Advanced Seminar (Rathgeb, SS 2015)

Advanced Seminar / Masterseminar SS15

The Advanced Seminar will be held by Christian Rathgeb and Andreas Nautsch will focus on Advanced Topics in Biometrics.

The seminar will have only few fixed class meetings. Besides these meetings, additional appointments shall be arranged individually and on demand. The schedule of this seminar can be found in the online booking system (OBS).

Each group’s term paper has to be prepared using Springer’s LNCS template with a length of 10 – 12 pages without references and clear marked appendices. The LNCS templates for Word and LaTeX can be found here: http://www.springer.com/computer/lncs?SGWID=0-164-6-793341-0. The final presentation will be 40 minutes per group + 20 minutes discussion of the results. A grade will be given based on the term paper and final presentation as defined in the module description.

According to OBS, the course capacity is 12 seats. Eventually, additional seats can be offered. If you don’t get a seat in the allocation period, please join the kickoff and ask for an additional seat. If you got allocated a seat but can’t join the kickoff, please get in touch with me by email before the kickoff.

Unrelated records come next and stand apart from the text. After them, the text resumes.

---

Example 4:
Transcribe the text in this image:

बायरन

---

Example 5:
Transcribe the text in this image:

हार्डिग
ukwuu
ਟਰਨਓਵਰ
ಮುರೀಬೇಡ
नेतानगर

Otherwise, your seat will be revoked.

Student groups (1-2 persons) may select their own topic or choose a topic from the following list:

  1.  Survey on Ageing Effects on Biometric Recognition Systems:
    Based on a thorough literature study on biometric ageing with respect to fingerprints, iris and vein biometrics students should compose a comprehensive survey summarizing, comparing and discussing results of existing works in the field (2010-2015). For this topic the term paper should be at least 16 pages.
  2.  SIFT-based Correlation Attacks on Cancelable Biometric Systems:
    Cancelable biometrics should provide higher security with respect to the storage of biometric data. However, SIFT-based correlation attacks may be feasible. For this topic students should consider cancelable biometric systems in the image domain. Students will implement a simple block-based permutation scheme which will then be attacked employing an open-source implementation of the SIFT operator.
  3.  Extension of Open-Source Iris Recognition Software:
    USIT is an open-source iris recognition toolkit which should be extended implementing a new feature extraction module. The feature extraction should either be a re-implementation of „Ordinal Measures“ or „2D-Gabor Filters“. In case of successful implementation and testing the module will be integrated to the software toolkit.
  4. Extracting robust i-vector Features in Speaker Recognition:
    Noise and duration variations are known to cause biometric performance breakdowns in speaker recognition. For the purpose of extracting more robust intermediate-sized vector (i-vector) features, Vector Tailor Series (VTS) and Deep Learning based i-vector estimations promise to yield sufficient gains. Students will implement both approaches, and discuss pros/cons towards a State-of-the-Art baseline system.
  5. Effects of varying Audio Compression Formats to Voice Biometrics:
    Lossy audio compression reveals lesser sample quality for extracting proper voice patterns. The term paper should cover a comparison of the most common audio compression formats for speech and video files, and examine their effects on a given speaker recognition system.
  6. Survey on Voice Activity Detection Algorithms:
    Sample segmentation is an important signal processing step for biometric comparisons. Based on a literature study on voice activity detection (VAD) algorithms in speech recognition, a term paper should be derived comparing and discussing VAD approaches. The term paper should cover an experimental evaluation of the most promising VAD techniques and their impacts on a speaker recognition system as well. For this topic the term paper should be at least 16 pages.